120年ぶりとなる民法の大改正法案が、2017年5月26日に参議院を通過し、6月2日に公布されました。

 

施行日は、公布の日から起算して3年を超えない範囲で政令で定める日とされています。大方の予想では、各業界の準備も鑑みて2020年の1月もしくは4月に施行されるとする見方が有力です。

 

以前のコラムでは不動産賃貸取引を主に取り上げましたが、この度は売買取引への影響を主として解説いたします。

 

1.「瑕疵担保責任」から「契約不適合責任」へ

 

これまでの民法では、瑕疵担保責任(現行民法570条)の規定が設けられていました。

 

瑕疵担保責任とは、売買の目的物に瑕疵(その物が取引上通常要求される品質が欠けている状態)があり、それが取引上要求される通常の注意をしても気が付かないものである場合に、売主が買主に対して負う責任のことをいいます。不動産売買実務上も、瑕疵担保責任に関する紛争が多く見られます。

 

今回の民法改正では、この「瑕疵担保責任」が「契約不適合責任」に名称が変更されるとともに、その責任の内容にも変更があります。

 

これまでの民法では、売主が瑕疵担保責任を負う要件は「隠れた瑕疵」と規定されていました。
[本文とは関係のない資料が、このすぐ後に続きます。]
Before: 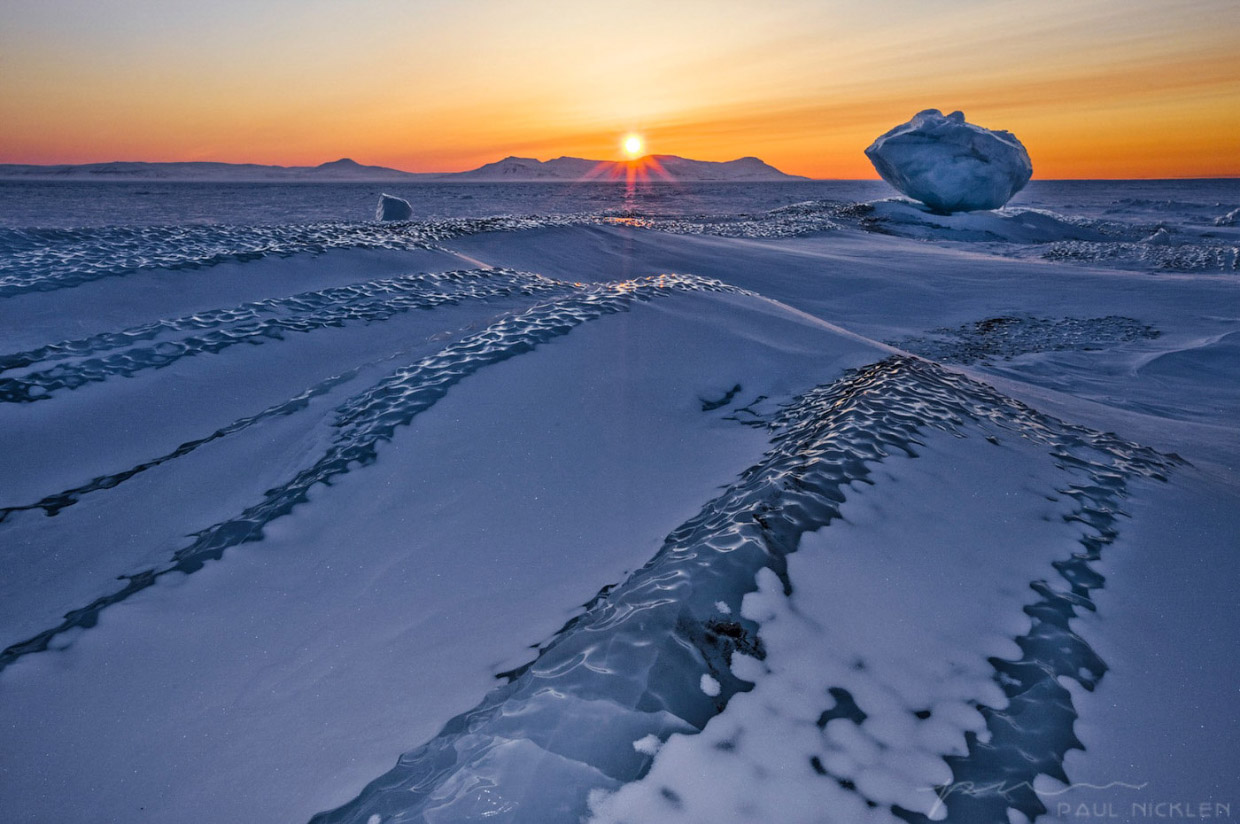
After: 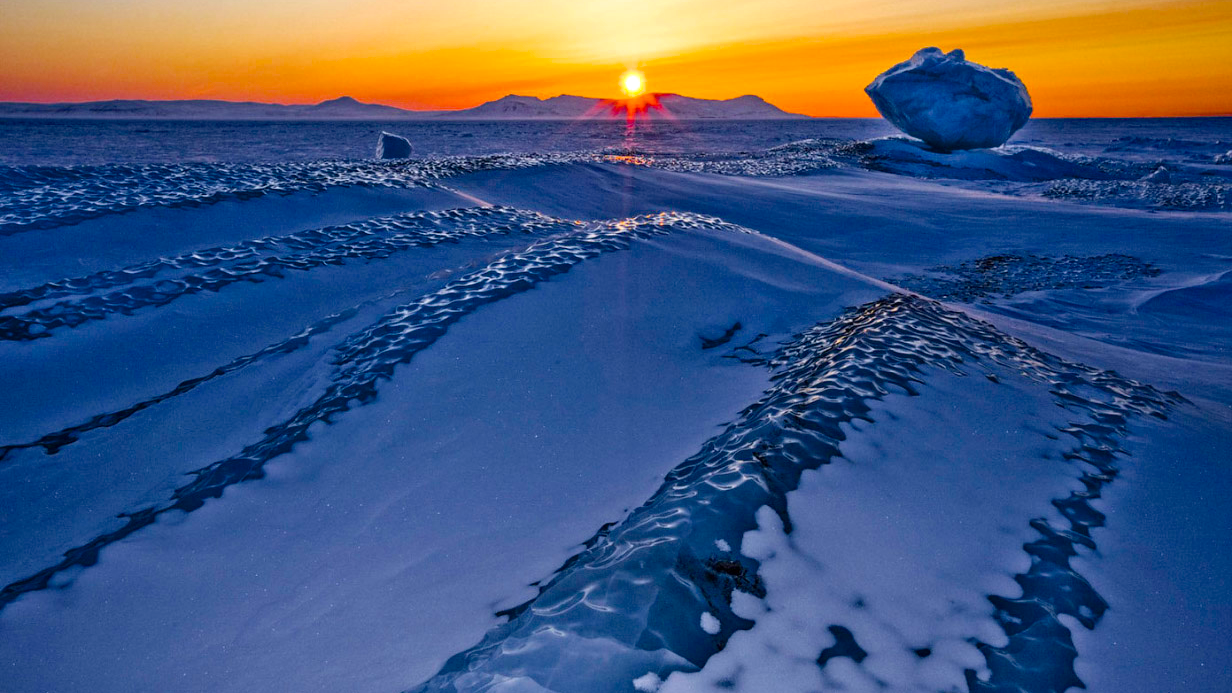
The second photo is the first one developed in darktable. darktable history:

もっとも、今回の改正では、これが「契約不適合」という表現に改められました(改正民法562条)。

 

これは、売買の対象となった不動産の物理的な瑕疵(土壌汚染や雨漏り等)のみで責任の有無を判断するのではなく、主観的な要素(当事者が不動産売買契約においてどのような要素を重視していたか)を考慮しようとするものです。

 

例えば、買主が住宅建築を目的として土地を売主から購入した後に、何かしらの理由で建物の建築ができなかった場合に売主が責任を負うことなどが想定されます。

 

また、これまでの民法では不動産売買の目的物に瑕疵が存在した場合、その瑕疵を修補(修理や補修)したり、瑕疵のない代替品や不足分を求めること(これを「追完請求権」といいます)は実務上認められなかったと言えます。

 

今回の改正では、この追完請求権が明文で規定され(改正民法562条)、不動産についても追完請求権が認められることになりました。
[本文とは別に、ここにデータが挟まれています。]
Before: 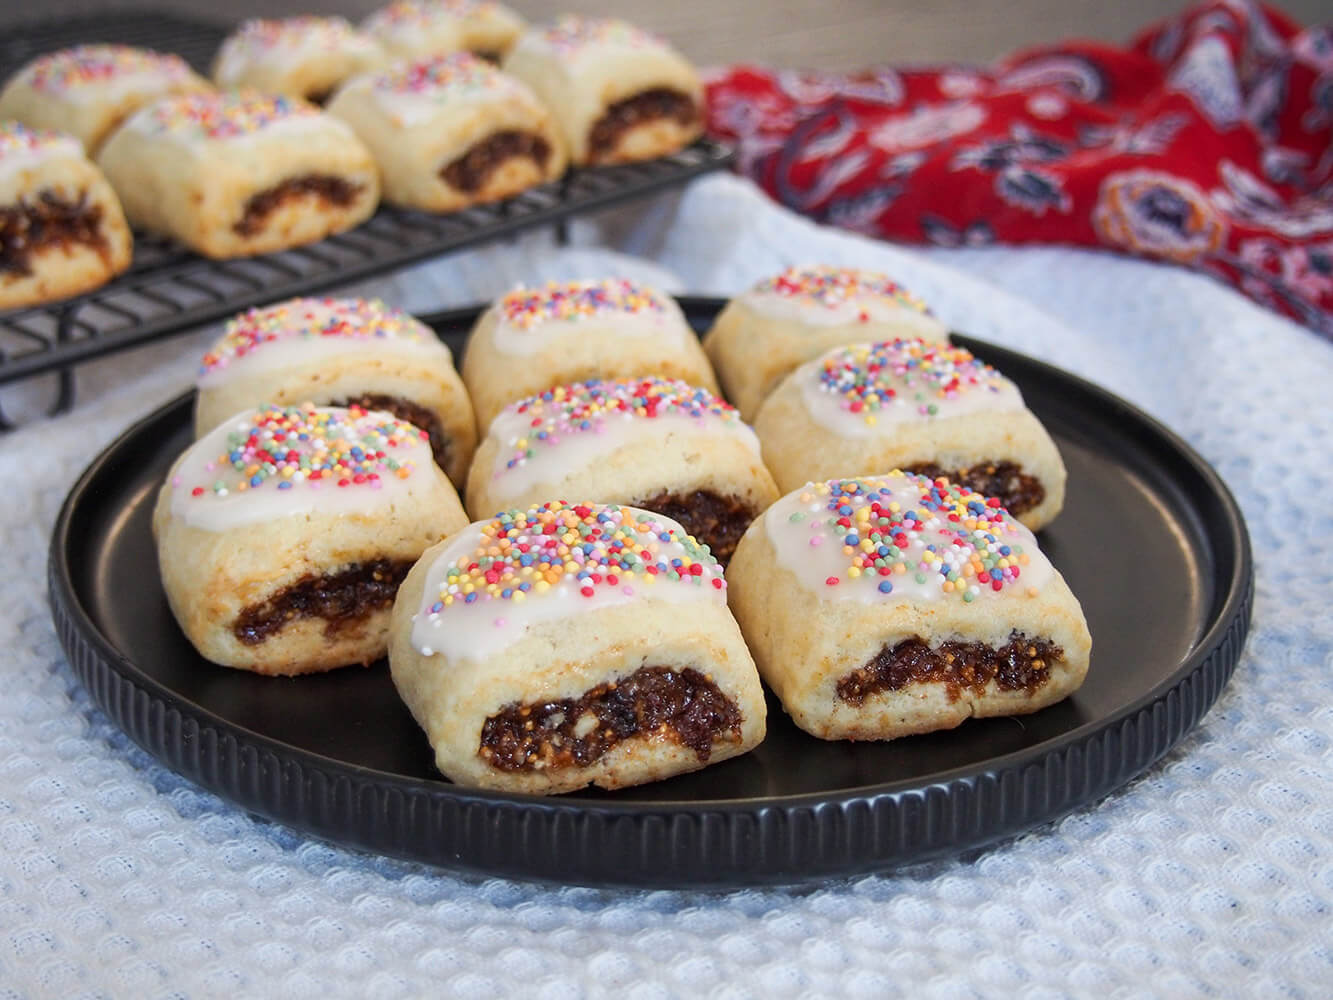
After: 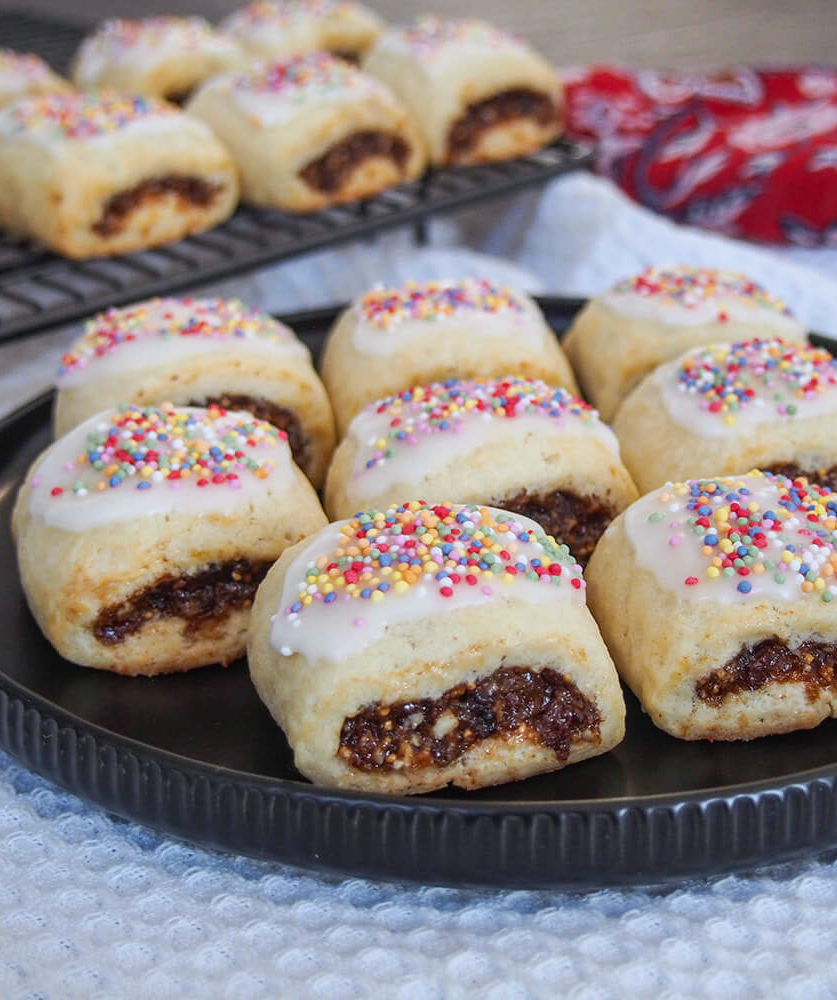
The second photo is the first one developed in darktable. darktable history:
crop: left 10.644%, right 26.528%
local contrast: detail 110%
white balance: red 0.974, blue 1.044
exposure: black level correction 0.001, compensate highlight preservation false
これによって、例えば購入した建物に、後日売買時点で雨漏りが存在することが発覚した場合には、これまでは損害賠償請求をするか、(当該雨漏りが重大なものである場合は)契約解除をするしかありませんでしたが、売主に対してその雨漏りを修補することを求めることができるようになりました。

 

更に、今回の改正では、この代金減額請求権も明文をもって認められることになりました(改正民法563条)。

買主にとっては、契約に適合しない不動産を購入してしまった場合の救済メニューが拡充されたと言えますが、売主から見れば責任が重くなったと言えます。売主は、不動産を売却するにあたっては、従来以上に売買の目的となる不動産の現況確認等を慎重に行う必要があるでしょう。

 

2.いつから改正民法が適用されるか

 

改正民法は、施行日以降に締結された売買契約から適用があるものとされています(附則34条1項)。

恐らく2020年1月1日もしくは4月1日とされる可能性が高いと思われます。